URL and record processing

Because Developer Studio exposes crawling and text extraction functionality in the context of a pipeline, it is important to understand how this functionality fits into the Forge processing framework. The following figure shows a diagram of a full crawling pipeline.

There are two kinds of flow in the pipeline:

URLs flow from the spider to the record adapter (a record adapter that uses the Document format)
Documents flow into the indexer adapter and are transformed into Endeca records.

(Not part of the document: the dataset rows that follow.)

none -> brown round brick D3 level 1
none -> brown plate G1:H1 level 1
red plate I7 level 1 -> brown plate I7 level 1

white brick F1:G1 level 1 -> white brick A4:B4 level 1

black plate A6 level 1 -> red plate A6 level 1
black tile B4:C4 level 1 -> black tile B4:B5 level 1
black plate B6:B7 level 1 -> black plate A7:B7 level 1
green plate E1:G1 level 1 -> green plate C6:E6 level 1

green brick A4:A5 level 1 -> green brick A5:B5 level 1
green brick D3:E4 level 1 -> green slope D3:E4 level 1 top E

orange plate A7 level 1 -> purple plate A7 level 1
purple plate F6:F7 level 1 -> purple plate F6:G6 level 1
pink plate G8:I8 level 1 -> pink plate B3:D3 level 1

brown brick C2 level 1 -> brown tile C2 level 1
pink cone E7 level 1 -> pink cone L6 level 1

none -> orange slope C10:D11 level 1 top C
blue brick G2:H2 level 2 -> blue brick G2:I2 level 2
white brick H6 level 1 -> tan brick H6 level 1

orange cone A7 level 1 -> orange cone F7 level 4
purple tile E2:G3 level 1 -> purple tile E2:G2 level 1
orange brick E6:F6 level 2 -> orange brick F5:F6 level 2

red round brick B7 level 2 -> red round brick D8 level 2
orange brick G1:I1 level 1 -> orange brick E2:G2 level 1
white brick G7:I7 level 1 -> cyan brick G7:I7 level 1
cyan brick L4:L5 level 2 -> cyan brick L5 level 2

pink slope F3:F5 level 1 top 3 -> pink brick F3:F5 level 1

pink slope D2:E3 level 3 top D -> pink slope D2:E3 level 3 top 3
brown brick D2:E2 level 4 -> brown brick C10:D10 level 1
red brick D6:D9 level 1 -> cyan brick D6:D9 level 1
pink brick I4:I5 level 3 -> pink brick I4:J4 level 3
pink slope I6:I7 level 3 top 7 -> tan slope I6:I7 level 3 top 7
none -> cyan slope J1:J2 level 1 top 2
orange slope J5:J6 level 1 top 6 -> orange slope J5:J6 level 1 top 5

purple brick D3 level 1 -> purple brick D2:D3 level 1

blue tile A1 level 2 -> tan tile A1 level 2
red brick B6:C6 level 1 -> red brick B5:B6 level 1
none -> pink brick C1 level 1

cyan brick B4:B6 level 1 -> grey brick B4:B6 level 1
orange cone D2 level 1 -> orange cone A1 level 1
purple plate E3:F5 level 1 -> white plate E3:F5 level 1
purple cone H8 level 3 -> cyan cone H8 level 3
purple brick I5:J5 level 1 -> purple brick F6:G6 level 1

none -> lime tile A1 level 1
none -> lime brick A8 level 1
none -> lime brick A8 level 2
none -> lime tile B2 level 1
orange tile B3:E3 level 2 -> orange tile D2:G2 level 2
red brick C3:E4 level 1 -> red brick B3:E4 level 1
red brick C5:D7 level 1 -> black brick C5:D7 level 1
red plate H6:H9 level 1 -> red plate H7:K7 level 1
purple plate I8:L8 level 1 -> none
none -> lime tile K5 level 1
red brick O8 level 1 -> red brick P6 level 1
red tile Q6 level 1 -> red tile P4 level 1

When Forge executes this pipeline, the flow of URLs and records is as follows:

The terminating component (indexer adapter) requests the next record from its record source (property mapper).
At this point, the property mapper has no record, so the property mapper asks its record source (spider) for the next record.
The spider has no record, so the spider asks its record source (record manipulator) for the next record.
The record manipulator also has no record, so it passes the request for the next record upstream to the record adapter (with format type Document).
The record adapter asks the spider for the next URL it is to retrieve (the first iteration through, this is the root URL configured on the Root URL tab of the Spider editor).
Based on the URL that the spider provides, the record adapter creates a record containing the URL and a limited set of metadata.
The created record flows down to the record manipulator where the following takes place:
1. The document associated with the URL is fetched (using the RETRIEVE_URL expression).
2. Content (searchable text) is extracted from the document (using the CONVERTTOTEXT or PARSE_DOC expression).
3. Any URLs in the text are also extracted for additional crawling.
The record moves to the spider where additional URLs (those extracted in the record manipulator) are queued for crawling.
The property mapper performs property to dimension and source property to Endeca property mapping.
The indexer adapter receives the record and writes it out to disk.

The process repeats until there are no URLs in the URL queue maintained by the spider.